- Supplied passage
╭──

Effect of advanced glycation end products on oxidative stress and senescence of trabecular meshwork cells

To investigate the effect of advanced glycation end products (AGE) on oxidative stress and cellular senescence in cultured human trabecular meshwork cells (HTMC). Primarily cultured HTMC were exposed to 0, 10, 50, 100, 200 µg/mL of glycated bovine serum albumin (G-BSA) for 5 days. Also co-exposed were L-arginine, sepiapterin, and antioxidant N-acetylcysteine (NAC). Cellular survival and production of nitric oxide (NO), superoxide, and reactive oxygen species were assessed by 3-[4, 5-dimethylthiazol-2-yl]-2, 5-diphenyltetrazolium bromide assay, Griess assay, cytochrome c assay, and dichlorofluorescin diacetate assay, respectively. Senescence-associated β-galactosidase staining was performed to quantify the degree of cellular senescence. G-BSA decreased cellular survival, NO production, and increased superoxide production significantly in a dose-dependent manner. The effects of G-BSA were abolished with co-exposure of L-arginine, sepiapterin, and NAC. G-BSA enhanced cellular senescence accompanied by increased production of reactive oxygen species. G-BSA-induced cellular senescence was suppressed by application of L-arginine, sepiapterin, and NAC. AGE enhances cellular senescence of HTMC accompanied with increased oxidative stress. AGE-induced oxidative stress and cellular senescence could be delayed by application of anti-oxidants.

╰──

(Entries taken from a collection)

╭──

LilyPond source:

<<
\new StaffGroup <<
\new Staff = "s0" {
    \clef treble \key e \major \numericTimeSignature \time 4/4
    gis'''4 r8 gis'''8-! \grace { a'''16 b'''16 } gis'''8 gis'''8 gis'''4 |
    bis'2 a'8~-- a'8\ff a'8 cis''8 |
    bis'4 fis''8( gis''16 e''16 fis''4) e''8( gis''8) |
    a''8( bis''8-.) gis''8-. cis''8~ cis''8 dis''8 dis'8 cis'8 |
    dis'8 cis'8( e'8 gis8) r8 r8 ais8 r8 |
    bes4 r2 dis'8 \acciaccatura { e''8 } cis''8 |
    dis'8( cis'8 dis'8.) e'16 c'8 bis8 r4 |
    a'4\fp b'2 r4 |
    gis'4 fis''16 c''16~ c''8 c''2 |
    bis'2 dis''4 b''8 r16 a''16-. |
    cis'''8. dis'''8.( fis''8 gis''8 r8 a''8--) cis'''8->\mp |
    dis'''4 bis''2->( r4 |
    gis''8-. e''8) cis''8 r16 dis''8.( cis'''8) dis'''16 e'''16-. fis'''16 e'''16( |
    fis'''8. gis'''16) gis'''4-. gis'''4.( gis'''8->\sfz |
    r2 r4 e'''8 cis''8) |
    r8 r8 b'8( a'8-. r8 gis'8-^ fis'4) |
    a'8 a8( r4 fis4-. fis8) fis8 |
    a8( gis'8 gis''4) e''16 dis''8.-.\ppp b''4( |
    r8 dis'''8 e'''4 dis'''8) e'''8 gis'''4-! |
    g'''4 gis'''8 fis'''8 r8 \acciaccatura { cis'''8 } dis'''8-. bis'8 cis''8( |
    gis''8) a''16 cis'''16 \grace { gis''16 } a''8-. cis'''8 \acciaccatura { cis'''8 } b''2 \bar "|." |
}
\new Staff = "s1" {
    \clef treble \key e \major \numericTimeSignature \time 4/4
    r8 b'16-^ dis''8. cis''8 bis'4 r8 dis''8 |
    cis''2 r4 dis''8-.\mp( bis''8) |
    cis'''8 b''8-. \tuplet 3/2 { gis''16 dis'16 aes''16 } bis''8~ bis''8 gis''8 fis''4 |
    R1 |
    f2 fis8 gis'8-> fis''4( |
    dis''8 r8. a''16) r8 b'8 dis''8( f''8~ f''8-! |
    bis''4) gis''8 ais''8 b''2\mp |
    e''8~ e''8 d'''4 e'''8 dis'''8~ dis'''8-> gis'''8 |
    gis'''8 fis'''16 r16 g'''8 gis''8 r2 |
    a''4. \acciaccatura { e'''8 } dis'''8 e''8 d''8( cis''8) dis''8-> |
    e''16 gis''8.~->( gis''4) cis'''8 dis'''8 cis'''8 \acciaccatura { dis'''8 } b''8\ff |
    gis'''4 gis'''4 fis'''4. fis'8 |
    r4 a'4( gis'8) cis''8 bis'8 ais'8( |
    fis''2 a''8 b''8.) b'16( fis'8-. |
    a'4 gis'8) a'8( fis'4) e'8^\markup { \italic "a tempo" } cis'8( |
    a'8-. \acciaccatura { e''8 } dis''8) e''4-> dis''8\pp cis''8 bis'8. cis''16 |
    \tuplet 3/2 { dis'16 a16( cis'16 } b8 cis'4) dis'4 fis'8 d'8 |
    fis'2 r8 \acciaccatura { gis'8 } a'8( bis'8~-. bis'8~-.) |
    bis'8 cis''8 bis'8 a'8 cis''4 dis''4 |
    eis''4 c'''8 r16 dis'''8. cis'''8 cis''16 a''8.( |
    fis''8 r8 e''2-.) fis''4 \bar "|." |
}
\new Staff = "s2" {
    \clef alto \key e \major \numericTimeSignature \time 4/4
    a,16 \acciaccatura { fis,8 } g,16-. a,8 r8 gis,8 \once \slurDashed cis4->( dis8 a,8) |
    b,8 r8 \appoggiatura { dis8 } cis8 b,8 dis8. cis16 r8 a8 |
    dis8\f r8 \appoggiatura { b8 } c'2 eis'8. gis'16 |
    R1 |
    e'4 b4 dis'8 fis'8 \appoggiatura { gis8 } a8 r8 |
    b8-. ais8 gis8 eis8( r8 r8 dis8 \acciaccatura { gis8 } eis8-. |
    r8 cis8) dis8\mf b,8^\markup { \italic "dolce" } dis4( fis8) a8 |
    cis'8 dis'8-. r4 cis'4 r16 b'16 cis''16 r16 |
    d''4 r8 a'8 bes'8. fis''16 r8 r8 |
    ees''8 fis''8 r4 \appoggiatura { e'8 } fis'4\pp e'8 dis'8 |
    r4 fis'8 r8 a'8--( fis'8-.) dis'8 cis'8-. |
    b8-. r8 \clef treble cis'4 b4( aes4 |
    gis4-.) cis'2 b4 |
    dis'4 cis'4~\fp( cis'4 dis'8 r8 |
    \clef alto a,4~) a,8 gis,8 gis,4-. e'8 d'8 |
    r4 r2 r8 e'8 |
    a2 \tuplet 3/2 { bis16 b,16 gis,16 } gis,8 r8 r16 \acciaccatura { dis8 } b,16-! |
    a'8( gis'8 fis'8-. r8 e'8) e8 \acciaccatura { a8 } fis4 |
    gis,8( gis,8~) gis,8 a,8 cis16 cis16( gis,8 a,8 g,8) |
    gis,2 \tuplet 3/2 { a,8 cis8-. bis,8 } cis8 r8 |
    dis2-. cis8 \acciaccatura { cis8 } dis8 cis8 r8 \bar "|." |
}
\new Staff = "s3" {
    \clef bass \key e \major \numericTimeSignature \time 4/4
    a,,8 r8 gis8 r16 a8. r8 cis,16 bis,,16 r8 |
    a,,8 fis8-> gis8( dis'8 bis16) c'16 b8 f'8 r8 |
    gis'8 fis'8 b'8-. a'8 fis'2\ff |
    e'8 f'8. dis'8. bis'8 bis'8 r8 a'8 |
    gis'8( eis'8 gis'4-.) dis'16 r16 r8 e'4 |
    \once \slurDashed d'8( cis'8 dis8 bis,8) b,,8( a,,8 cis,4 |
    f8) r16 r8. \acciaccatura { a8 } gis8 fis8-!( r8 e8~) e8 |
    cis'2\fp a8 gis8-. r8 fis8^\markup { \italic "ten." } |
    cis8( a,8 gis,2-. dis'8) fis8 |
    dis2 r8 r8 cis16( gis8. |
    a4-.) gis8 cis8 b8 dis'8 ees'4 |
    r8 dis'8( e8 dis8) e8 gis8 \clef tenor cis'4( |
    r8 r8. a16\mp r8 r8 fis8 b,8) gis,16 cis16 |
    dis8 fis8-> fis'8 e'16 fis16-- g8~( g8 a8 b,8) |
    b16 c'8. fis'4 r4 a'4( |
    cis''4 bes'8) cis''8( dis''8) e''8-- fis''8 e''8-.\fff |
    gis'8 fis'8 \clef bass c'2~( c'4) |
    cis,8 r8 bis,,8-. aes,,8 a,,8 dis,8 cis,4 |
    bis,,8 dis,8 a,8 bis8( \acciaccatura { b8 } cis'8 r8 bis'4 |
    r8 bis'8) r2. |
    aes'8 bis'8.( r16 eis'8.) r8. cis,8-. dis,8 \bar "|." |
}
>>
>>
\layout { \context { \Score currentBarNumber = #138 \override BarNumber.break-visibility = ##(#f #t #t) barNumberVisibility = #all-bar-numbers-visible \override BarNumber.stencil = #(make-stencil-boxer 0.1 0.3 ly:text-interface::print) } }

╰──

- The problem
List every assay named in the passage on trabecular meshwork cells. You don't need the entries for this.

- Exercise response
- 3-[4, 5-dimethylthiazol-2-yl]-2, 5-diphenyltetrazolium bromide assay
- Griess assay
- cytochrome c assay
- dichlorofluorescin diacetate assay